## Activity
Check every line of the entries that follow, and copy the ones containing "Medium".

Stored records
☆ ☆ ☆ ☆
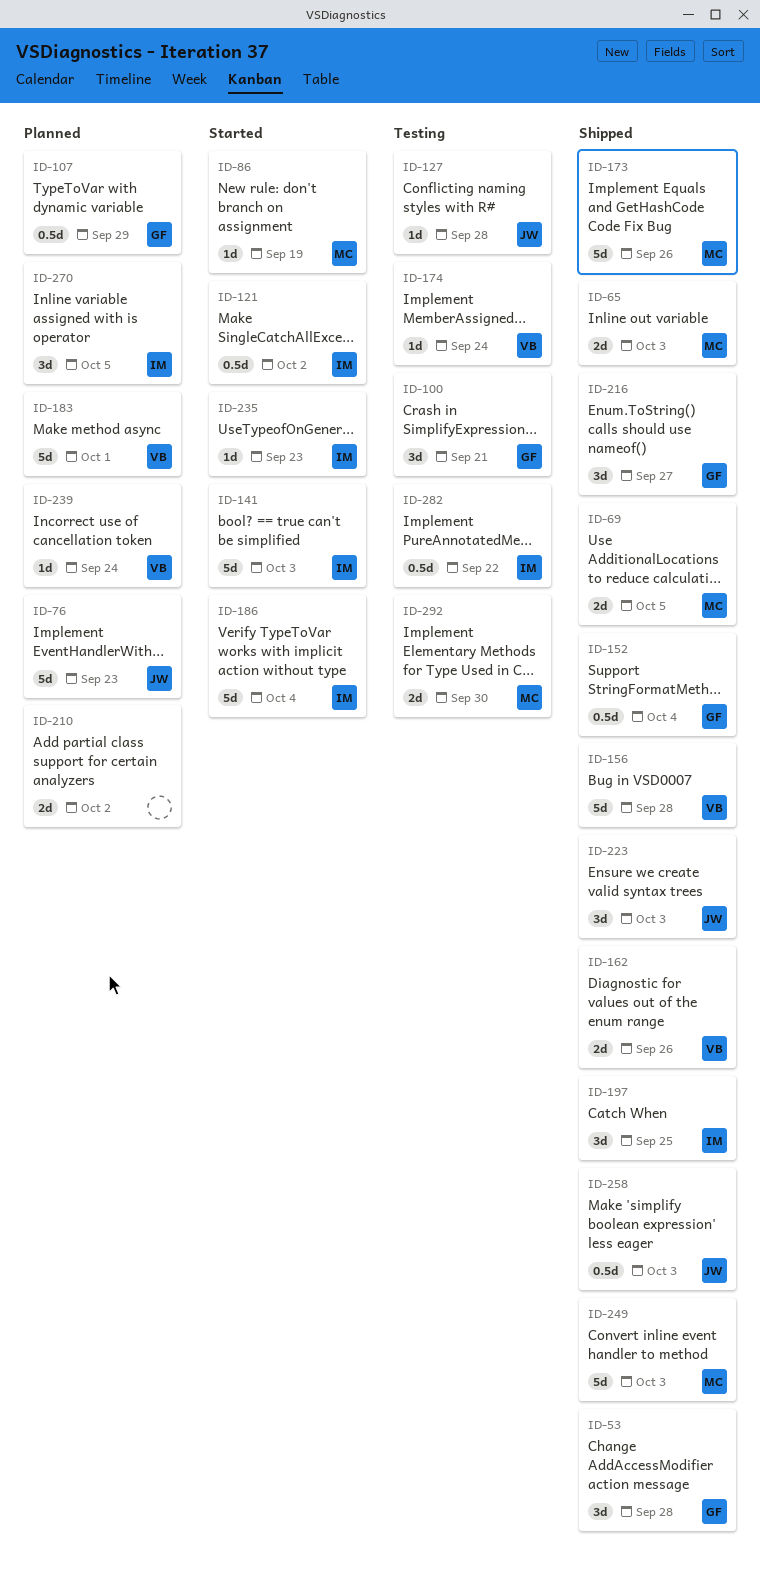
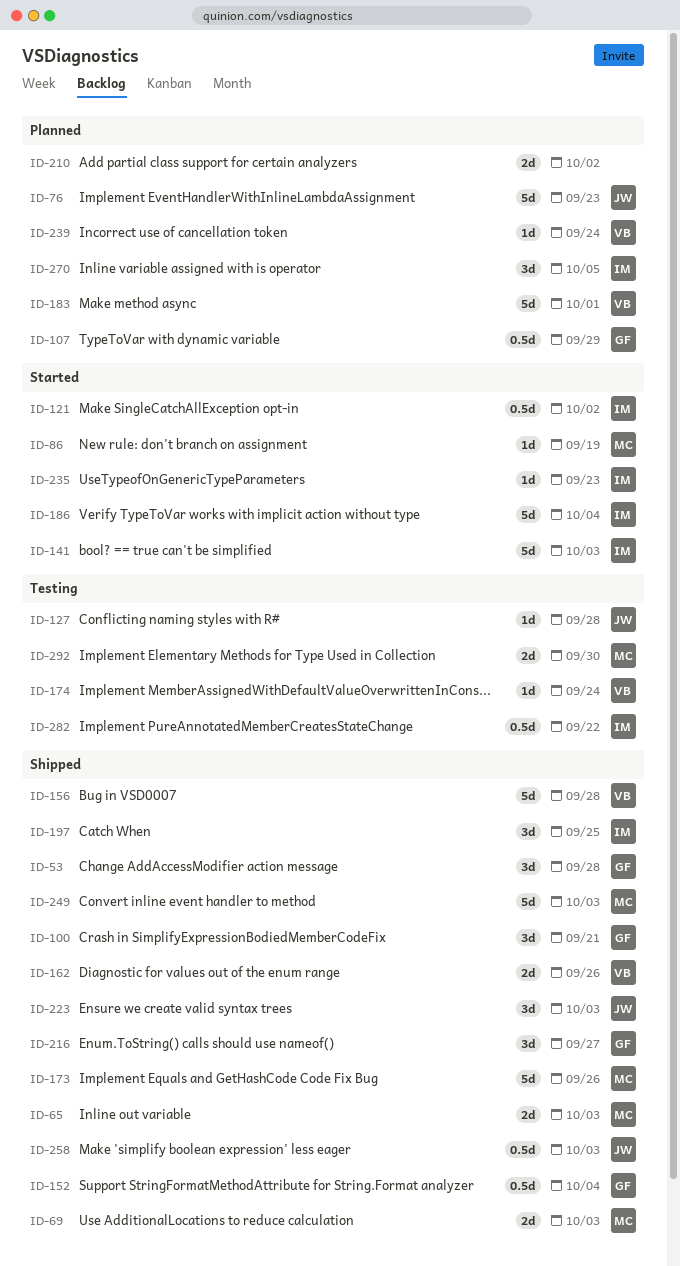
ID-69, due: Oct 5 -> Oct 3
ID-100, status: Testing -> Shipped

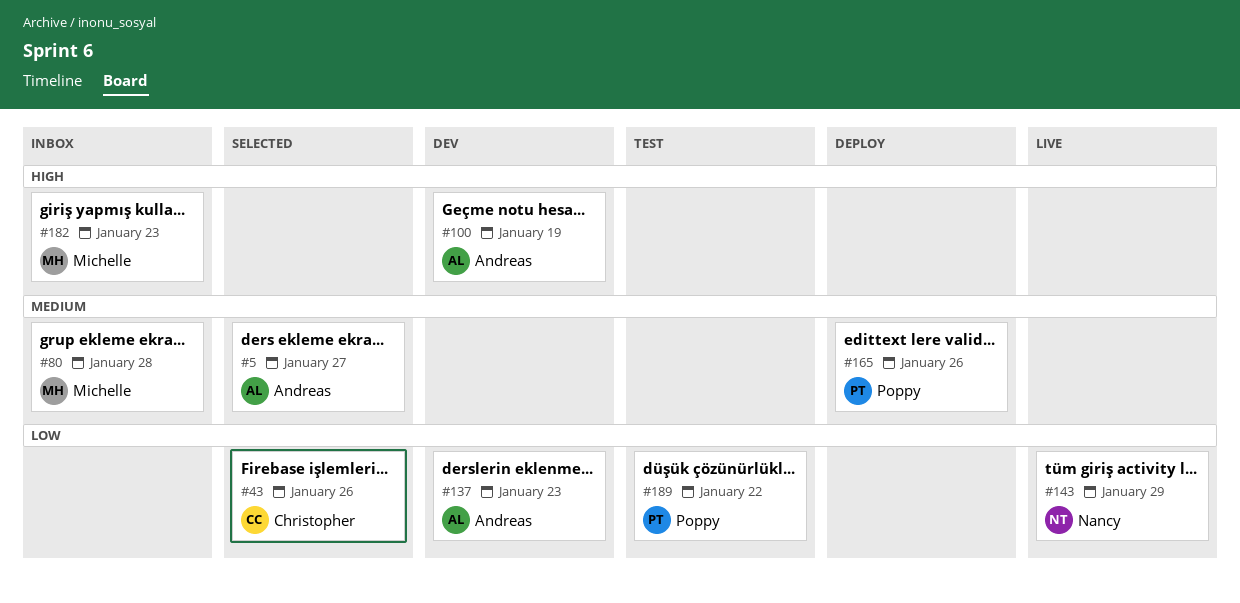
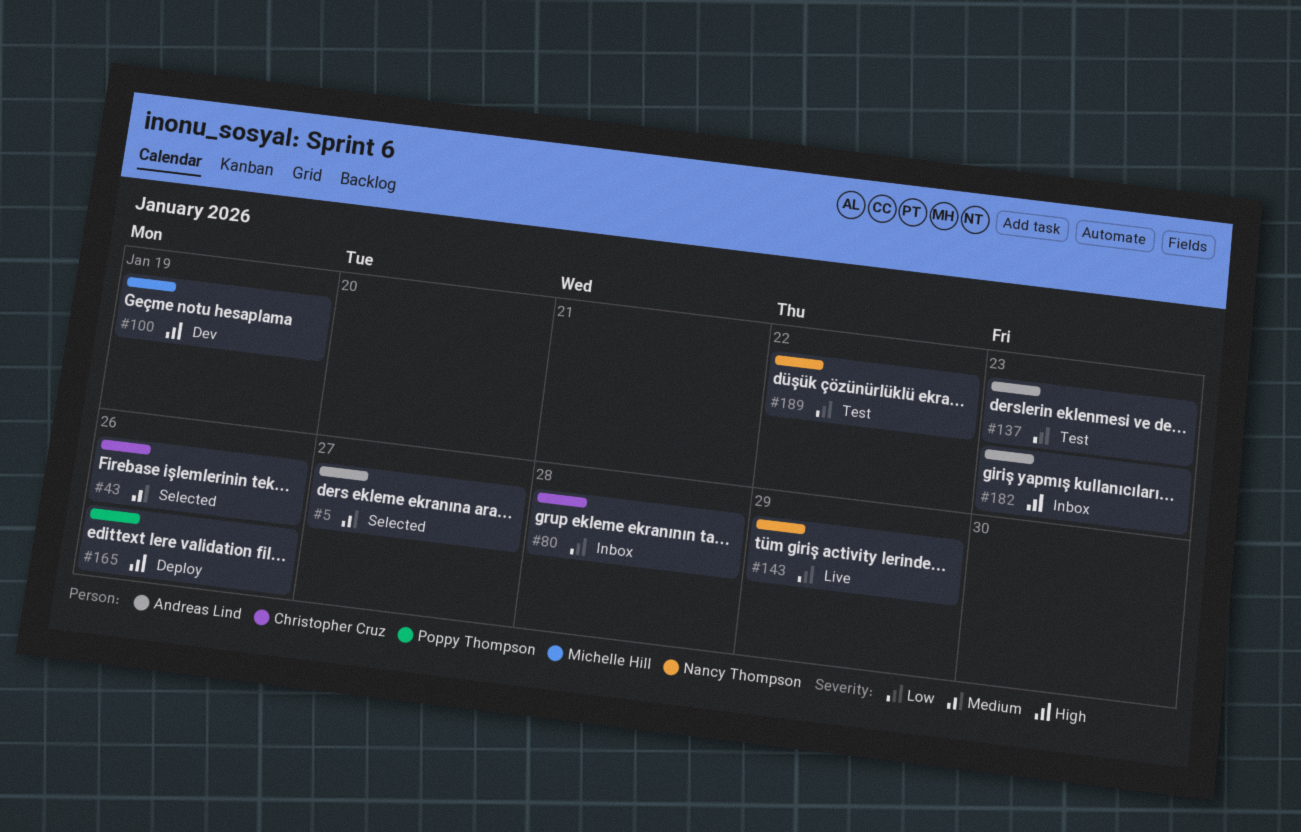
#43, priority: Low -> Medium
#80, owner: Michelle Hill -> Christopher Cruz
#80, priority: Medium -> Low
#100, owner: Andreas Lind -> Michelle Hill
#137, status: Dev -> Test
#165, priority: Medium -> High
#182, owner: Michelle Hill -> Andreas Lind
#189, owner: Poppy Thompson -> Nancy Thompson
☆ ☆ ☆ ☆
## Answer section
#43, priority: Low -> Medium
#80, priority: Medium -> Low
#165, priority: Medium -> High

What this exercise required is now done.